Treffpunkt Italien
Panik und klebrige Ledersitze
1. Tag: So, 4. Juli
Wenigstens konnte ich vor der anstrengenden Reise ein letztes Mal ausschlafen, denn mein Zug fuhr erst um 11 Uhr vormittags von Karlsruhe ab. Da in meinem Rucksack kein Platz mehr für Lesestoff war, hatte ich die ganzen 7½ Stunden nach Mailand Zeit, mir ernsthaft Gedanken über unsere Reise zu machen.
Bald jedoch war es zu heiß zum Grübeln, denn ausgerechnet in unserem Waggon fiel die Klimaanlage aus. Mein schweißnasses T-Shirt, die schlechten Aussichten auf eine Dusche innerhalb der nächsten Tage und das fortwährende Herumgekeife einer Schwerhörigen (sie selbst hat´s ja nicht gemerkt) stimmten mich zusehends pessimistisch.
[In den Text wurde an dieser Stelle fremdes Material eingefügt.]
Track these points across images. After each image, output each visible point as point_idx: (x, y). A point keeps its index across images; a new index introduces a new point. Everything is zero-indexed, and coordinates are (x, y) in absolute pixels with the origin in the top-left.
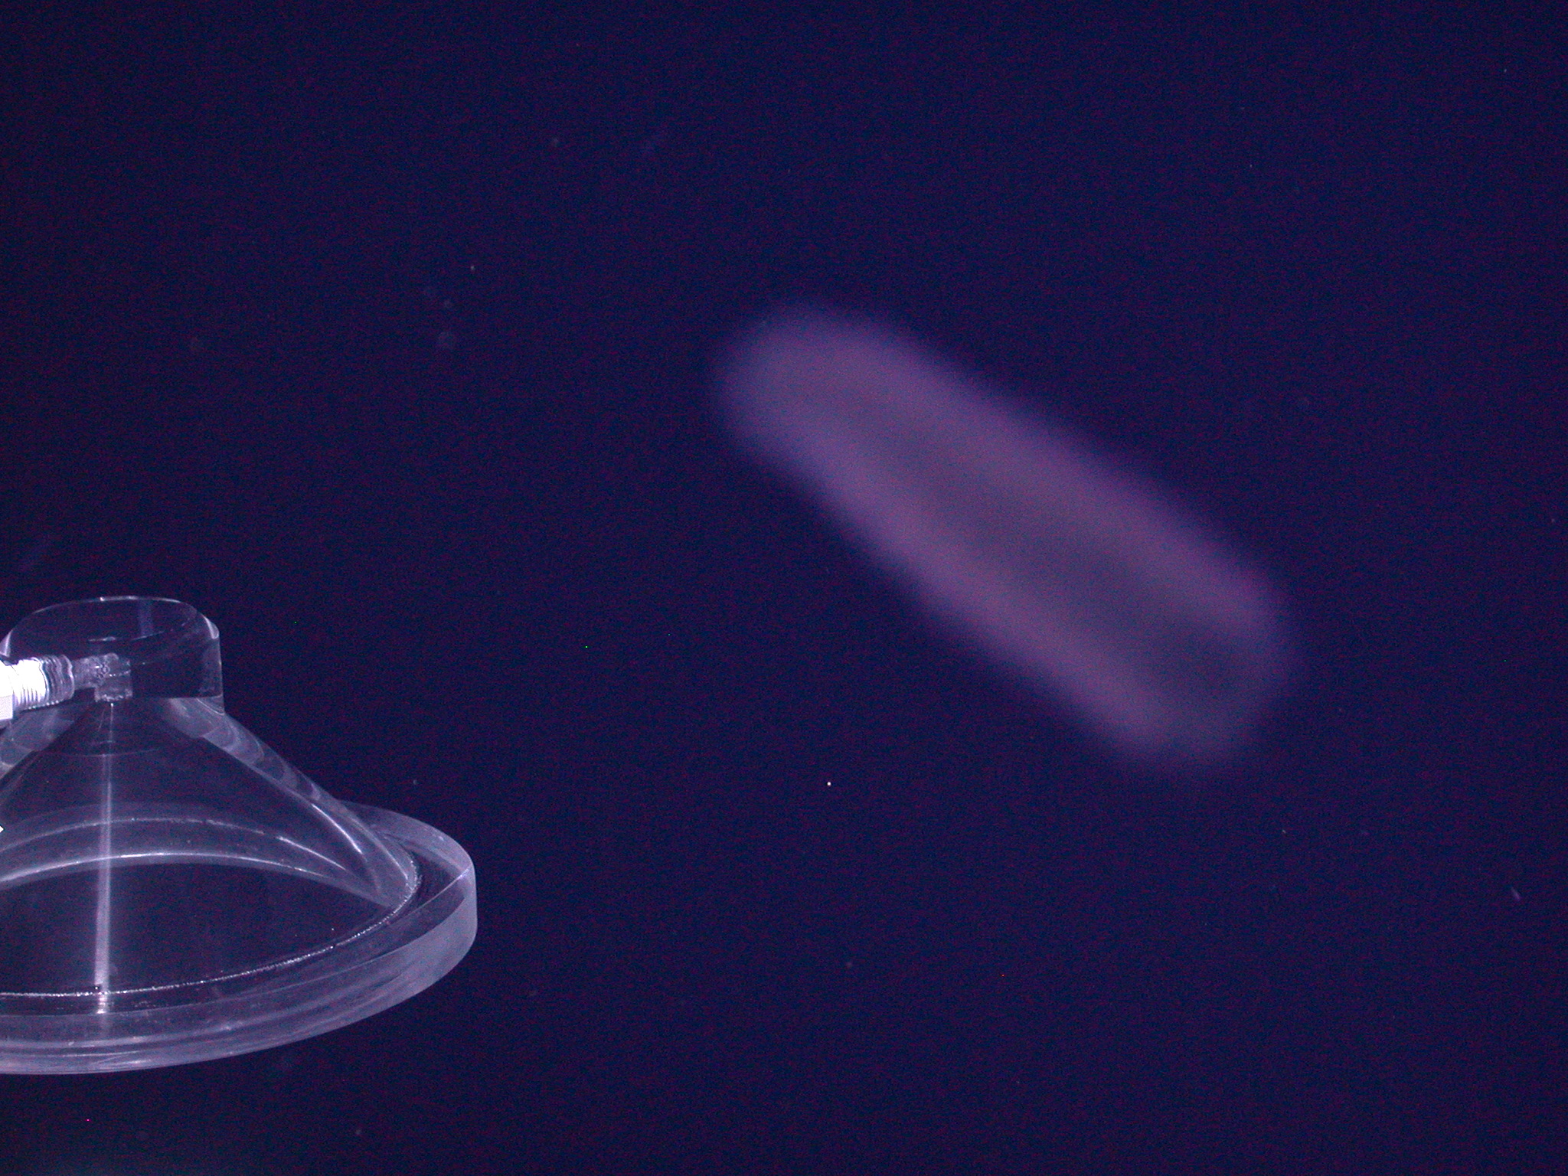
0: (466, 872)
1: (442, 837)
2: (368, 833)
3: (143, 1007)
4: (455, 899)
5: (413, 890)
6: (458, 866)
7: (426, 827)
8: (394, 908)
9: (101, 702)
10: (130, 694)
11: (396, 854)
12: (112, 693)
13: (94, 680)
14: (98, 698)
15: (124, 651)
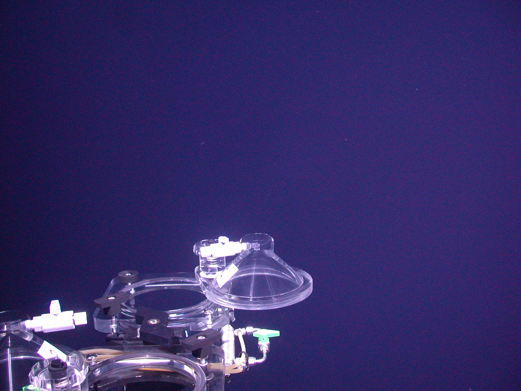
0: (311, 281)
1: (308, 274)
2: (296, 273)
3: (258, 300)
4: (309, 285)
5: (302, 283)
6: (310, 280)
7: (306, 272)
8: (299, 286)
9: (255, 250)
10: (259, 249)
11: (300, 277)
12: (257, 249)
13: (254, 247)
14: (254, 249)
15: (259, 242)
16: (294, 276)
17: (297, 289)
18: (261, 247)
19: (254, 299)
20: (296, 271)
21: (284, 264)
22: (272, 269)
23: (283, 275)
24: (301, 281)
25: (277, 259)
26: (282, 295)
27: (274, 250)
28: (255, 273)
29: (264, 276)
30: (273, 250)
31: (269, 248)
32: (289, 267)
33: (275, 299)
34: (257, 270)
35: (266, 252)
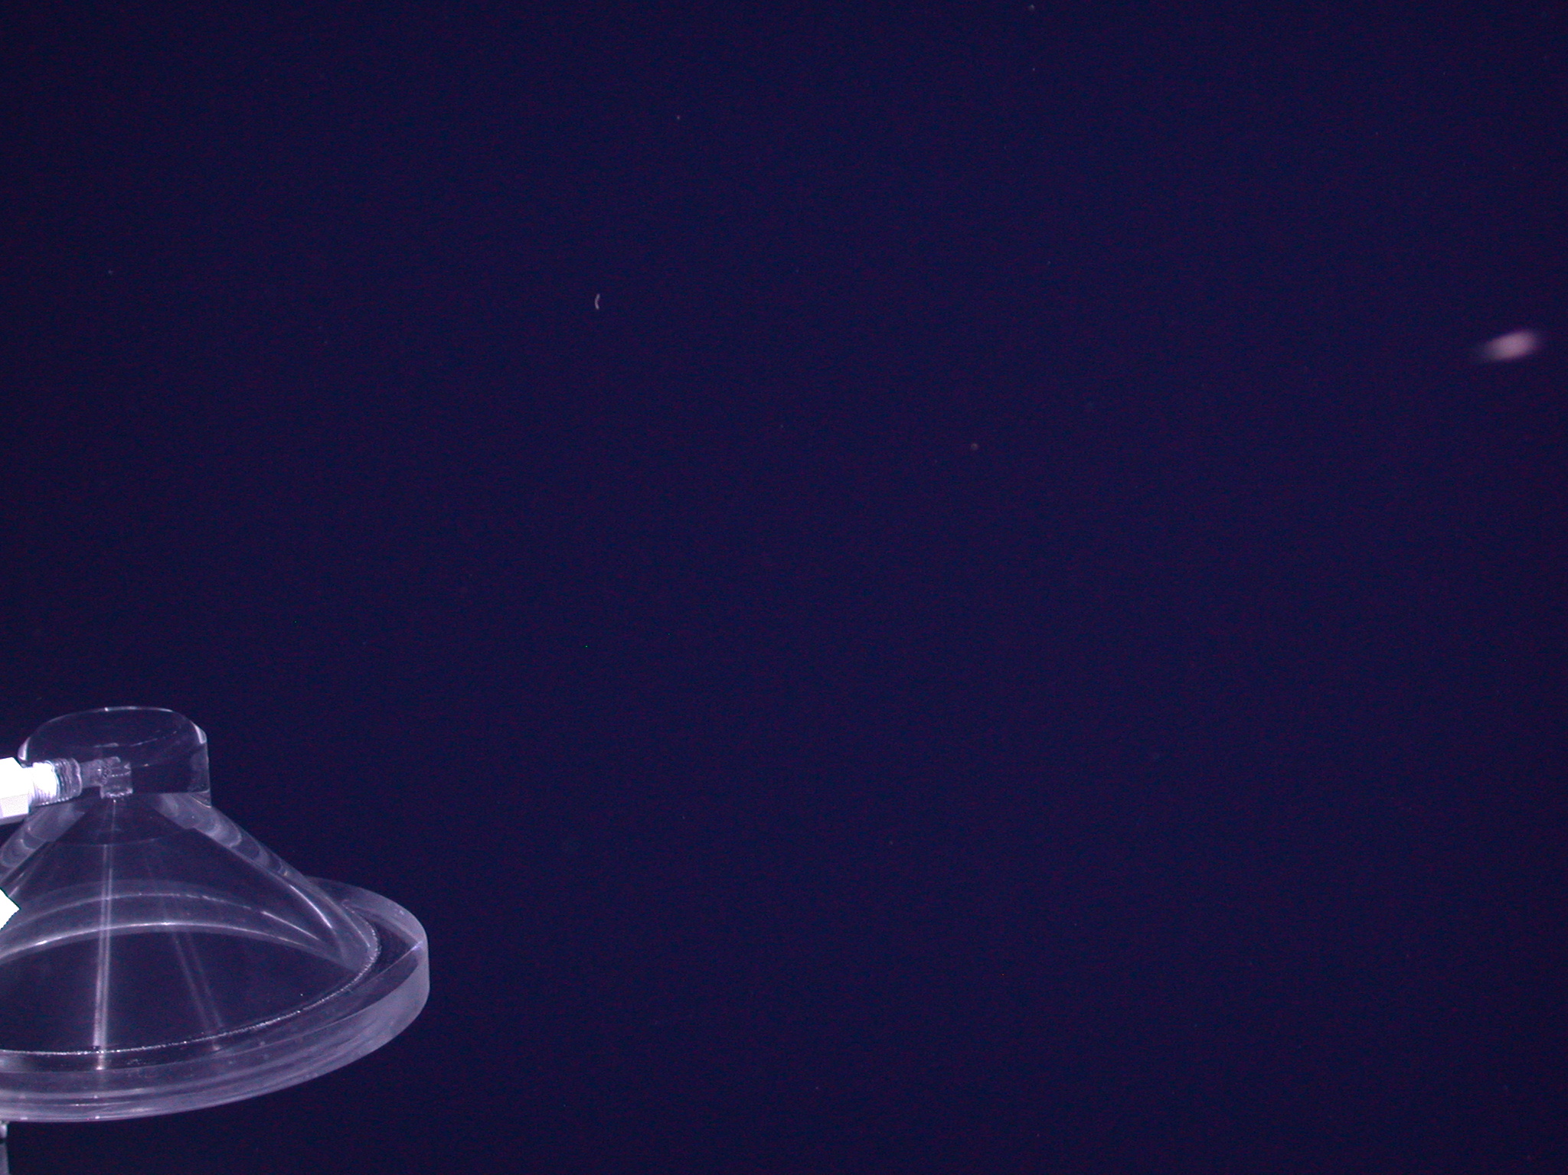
0: (420, 943)
5: (373, 959)
8: (356, 975)
9: (108, 800)
10: (130, 791)
11: (361, 926)
12: (115, 791)
13: (100, 780)
14: (102, 795)
15: (124, 754)
16: (329, 925)
17: (347, 993)
18: (138, 779)
19: (114, 1062)
20: (338, 896)
21: (274, 865)
22: (206, 897)
23: (266, 924)
24: (364, 945)
25: (234, 839)
26: (263, 1031)
27: (213, 792)
28: (113, 922)
29: (163, 936)
30: (208, 791)
31: (180, 783)
32: (301, 878)
33: (229, 1053)
34: (122, 910)
35: (171, 804)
In Mailand traf ich um 6:30 Uhr ein und musste erst noch meinen Zug nach Albenga ausfindig machen. Zum Glück wusste ich von Andrea, dass Gleis auf Italienisch "Binario" heißt. Sonst stünde ich wahrscheinlich jetzt noch auf dem falschen Bahnsteig. Die Weiterfahrt nach Albenga verlief reibungslos, und als ich die ersten Palmen im Vorbeifahren erblickte, vollführte ich in Gedanken Freudensprünge, denn es bedeutete, dass ich in den richtigen Zug gestiegen war oder zumindest in die richtige Richtung fuhr.
Meine Stimmung trübte sich jedoch wieder, als ich in Albenga ausstieg und von Dunkelheit umgeben wurde, die mich kaum die eigene Hand vor den Augen sehen ließ, geschweige denn eine kleine Gestalt, deren Blondschopf von einem überdimensionalen Rucksack übertürmt wurde und die auf den Namen Andrea hörte. Nachdem ich ein paarmal auf- und abgegangen war und einem Panikausbruch nahe war, hörte ich eine unverwechselbare Froschstimme meinen Namen rufen. Zufällig glitt mein Blick über den gegenüberliegenden Bahnsteig, und da stand Andrea im Schein einer Neonröhre (oder so etwas Ähnlichem) und winkte.
Später erklärte sie mir, warum ich so einfach zu erkennen gewesen bin: "Du sahst aus wie ein Käferchen mit deinem Safarihut." Das konnte selbstverständlich nur ich sein.
Um 23 Uhr, nachdem wir eine Stunde in Albenga herumspaziert waren, ging unser Zugfahrmarathon erst richtig los: Mit dem Nachtzug fuhren wir nach Rom. Leider fanden wir in dieser Nacht in unserem Liegewagenabteil nur etwa 3 Stunden Schlaf: Der Lärm, die Hitze und die klebrigen Ledersitze machten das Einschlafen schwer.